診察室では伝えきれないこと Vol.104~愛媛経済レポート~令和5年10月号

~診察室で伝えきれないこと~

愛媛経済レポート

令和5年10月号に掲載されたコラム

 

慢性炎症/老化/歯周病

 

慢性炎症と老化と歯周病

「炎症」この言葉、よく聞きますよね?

 炎症は本来、私たちの身体が感染や怪我に対抗するための自然の防御メカニズムです。しかし、この炎症が長期間にわたって持続すると、「慢性炎症」という状態に陥ります。こうした慢性炎症は、がん、心筋梗塞、脳梗塞、認知症、糖尿病、うつ病など、多くの深刻な疾患に関連していることが研究によって明らかにされているのですが…ここからは歯科医師の領域→「慢性炎症の一例」として、「歯周病」を挙げたいと思います。

 歯周病は口腔内の細菌が原因で起こる感染症で、歯を支える歯周組織が最終的に失われること。なんと言っても歯周病の最も恐ろしい点は、症状が目立たないか、または全くないことが多いため、進行がかなり進んで初めて気付かれることです。
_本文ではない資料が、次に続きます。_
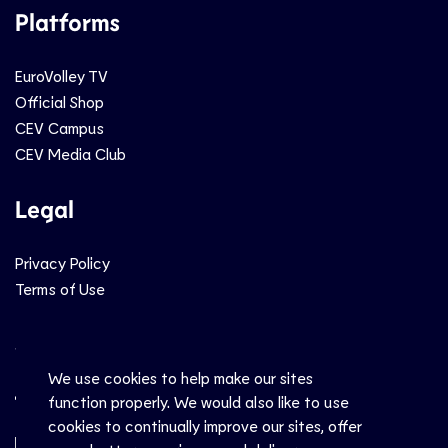
Platforms
EuroVolley TV
Official Shop
CEV Campus
CEV Media Club
Legal
Privacy Policy
Terms of Use
Social
We use cookies to help make our sites
function properly. We would also like to use
cookies to continually improve our sites, offer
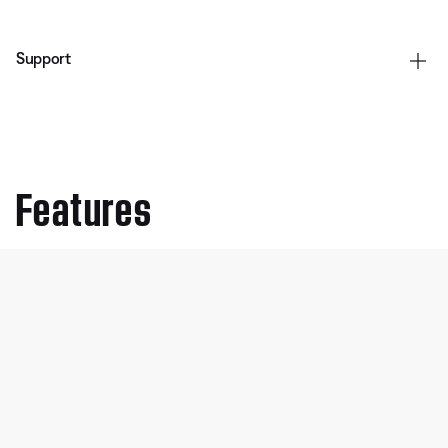
Support
Features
 と、ここで終わるといつもの話題で終わりそうなので、今回はそこに「老化」というキーワードもプラスしてお話しできればと。

 実は慢性炎症は「老化」のプロセスにも深く関与しています。炎症が持続することで細胞や組織がダメージを受け、その結果、体の機能が徐々に低下していくのです。これは、俗に言う「老化」の現象と直結しており、私たちの健康寿命にも影響を及ぼします。慢性的に炎症が起これば身体が慢性的に反応していることになるので、細胞レベルで考えれば当たり前に…壊れていきますよね。

 「静かなる殺人者(サイレントキラー)」とも称される慢性炎症ですが、その存在を知り、適切な対策を講じることが重要です。今回例で挙げた、一見老化に無関係に思える歯周病の慢性炎症が全身に影響を及ぼすこともそう。

 「なんとなく、ずっと疲れている…」こんな不定愁訴に悩まされている方にとって、原因の一つが、どこかで起こっている「慢性炎症」である可能性があります。